*** RECORDS FOR PROCESSING Section Begins ***
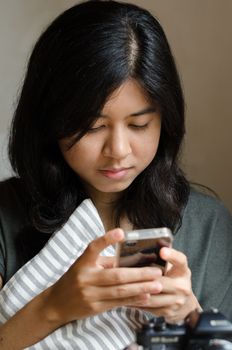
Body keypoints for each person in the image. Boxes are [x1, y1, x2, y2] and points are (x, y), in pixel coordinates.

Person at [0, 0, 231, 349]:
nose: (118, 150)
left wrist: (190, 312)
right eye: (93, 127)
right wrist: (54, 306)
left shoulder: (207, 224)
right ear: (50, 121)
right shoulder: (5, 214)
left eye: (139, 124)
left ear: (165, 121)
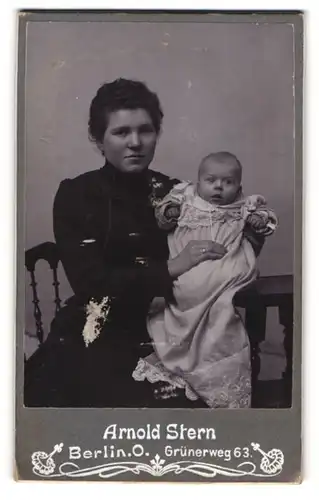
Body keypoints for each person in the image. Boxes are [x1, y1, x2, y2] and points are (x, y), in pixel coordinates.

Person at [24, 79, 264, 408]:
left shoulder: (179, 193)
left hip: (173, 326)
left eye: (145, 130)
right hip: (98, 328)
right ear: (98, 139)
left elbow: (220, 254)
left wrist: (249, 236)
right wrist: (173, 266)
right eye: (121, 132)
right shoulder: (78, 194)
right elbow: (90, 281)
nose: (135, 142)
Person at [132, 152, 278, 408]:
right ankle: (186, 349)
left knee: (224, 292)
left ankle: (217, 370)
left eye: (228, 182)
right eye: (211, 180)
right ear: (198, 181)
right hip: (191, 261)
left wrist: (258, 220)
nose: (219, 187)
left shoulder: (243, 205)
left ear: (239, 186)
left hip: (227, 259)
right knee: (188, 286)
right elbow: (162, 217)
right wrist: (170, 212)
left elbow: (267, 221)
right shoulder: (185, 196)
*** RECORDS FOR PROCESSING Section Ends ***
*** RECORDS FOR PROCESSING Section Begins ***
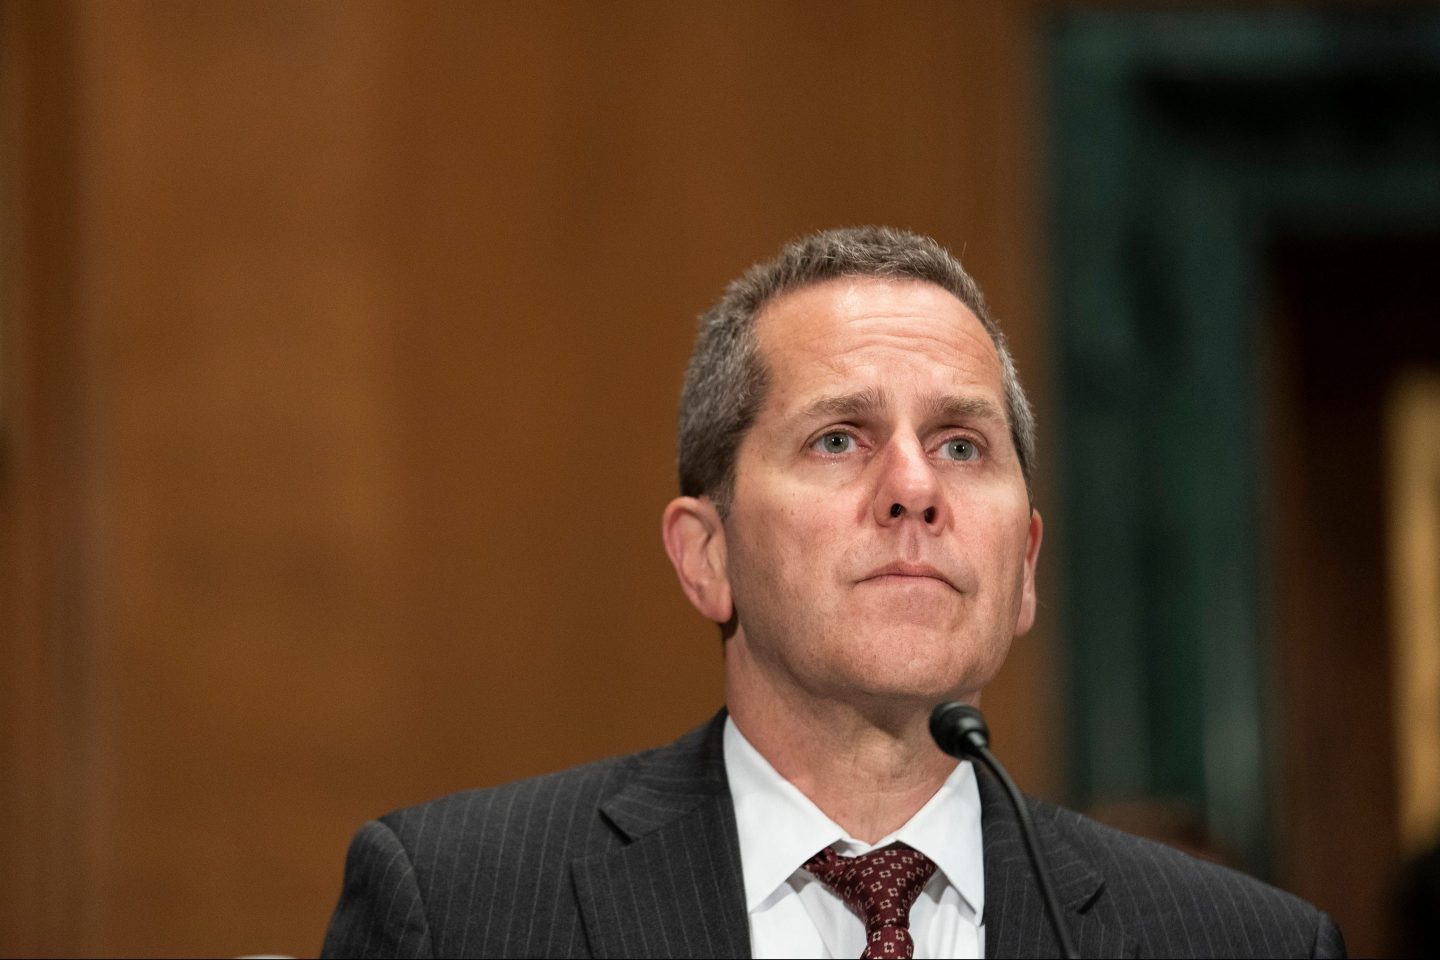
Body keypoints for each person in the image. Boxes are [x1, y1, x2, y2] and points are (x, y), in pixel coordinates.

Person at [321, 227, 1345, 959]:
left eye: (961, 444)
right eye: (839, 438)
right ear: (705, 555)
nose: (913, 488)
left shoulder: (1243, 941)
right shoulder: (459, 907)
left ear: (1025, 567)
*** RECORDS FOR PROCESSING Section Ends ***
§ **WHAT IS BEING ASKED**
Copy exactly the lines of the entries above from the one containing "nose: (118, 150)" through the one containing "right elbow: (90, 281)". Both end lines count; pictures do not.

§ **RESPONSE TO THE EXERCISE**
nose: (118, 150)
left wrist: (190, 312)
right eye: (93, 127)
right wrist: (54, 306)
left shoulder: (207, 224)
right ear: (50, 121)
right shoulder: (5, 214)
left eye: (139, 124)
left ear: (165, 121)
Body keypoints for each person in the image. Boxes are [x1, y1, x2, y2] and points are (x, y), in pixel coordinates.

Person at [24, 79, 264, 408]:
left shoulder: (179, 193)
left hip: (173, 326)
left eye: (145, 130)
right hip: (98, 328)
right ear: (98, 139)
left elbow: (220, 254)
left wrist: (249, 236)
right wrist: (173, 266)
right eye: (121, 132)
right shoulder: (78, 194)
right elbow: (90, 281)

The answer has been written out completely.